The first thing to do is file a flight-plan. It’s best to ask a professional organization to prepare the flight-plan for you. While they do that, find yourself a co-pilot and a flight attendant, ideally someone who makes a good cup of coffee. After that, it’s time to buckle yourself in, put on your headset, and prepare to make one of the most common, yet technically astounding, journeys today.
After Teterboro clears you for take-off, it’s time to get in touch with Boston, who will transfer you to Moncton Center. They’ll be the ones to give you clearance for the North Atlantic, even if you’ve already received clearance for your route to Paris (and escargot). From there you’re passed to Gander Center, who decide which routes everyone gets. This is where it gets exciting — will you get the exact route you requested? Some altitudes are bumpier than others, and you don’t want turbulence to spill that cup of coffee all over your outfit. Maybe you get a different track than expected.
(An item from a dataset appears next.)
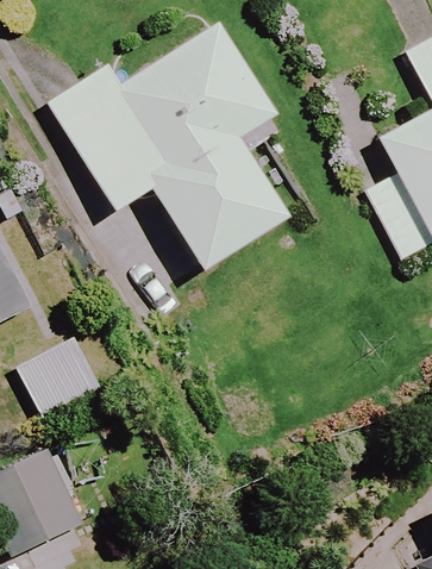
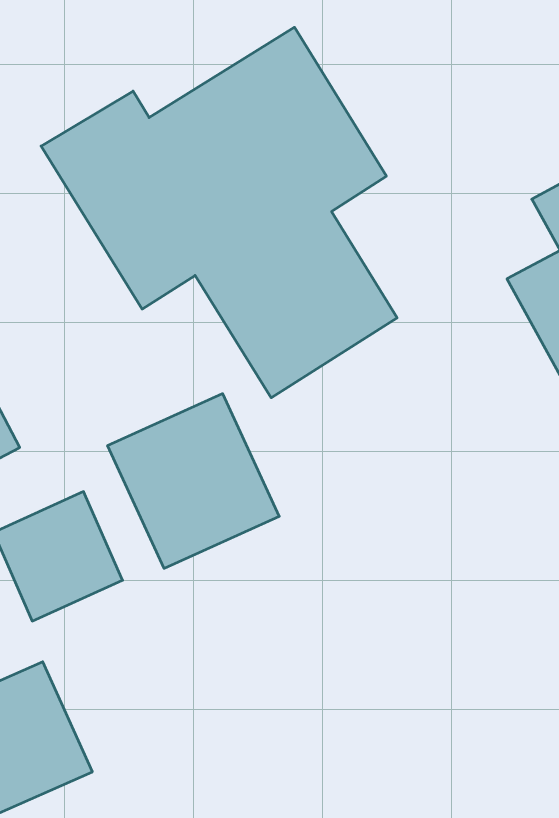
building: none -> [108,394,279,568]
The North Atlantic Organized Track System tidies up traffic flows across the Atlantic, creating lanes of traffic like a highway. Gander Oceanic is responsible for the tracks from east to west, and Shanwick Oceanic in Scotland manages the eastbound ones. Every day there are new tracks, and halfway through the day they switch direction. Without radar and as a major thoroughfare of global air travel, efficiently and precisely managing the North Atlantic is critical.
This is what allows the transatlantic traffic to flow smoothly every day, bringing vacationers and businesspeople and professional wanderers from the Old World to the New. If you look out the window, you’ll spot fellow flyers out over the clouds and serene water far below. Here everything is quiet, and the world seems very far away.
Across the Atlantic, that wide stretch of water whose crossing has always required pushing the limits of human ingenuity, you will have to check in with waypoints along the way.
After some contemplation on the human condition, it’s time to get in touch with Shanwick. Shanwick is a combination of two sets of transmitters, one in Shannon, Ireland, and one in Prestwick, Scotland. They will guide you across the Atlantic and to Paris. Maybe you’ll catch the sunrise, and you’ll remember what a big place the world is. In a bubble of your own, the vicissitudes of terrestrial concerns will pass you by.
Pilots who have made this journey thousands of times say it remains a special and rewarding experience. With the Northern Lights, and the Greenland icecap, and the stars and the glittering sheet of water below, it reminds us how much more of the world there is to see.
Enjoy your croissant and cafe au lait. And then, it’s time for the next adventure.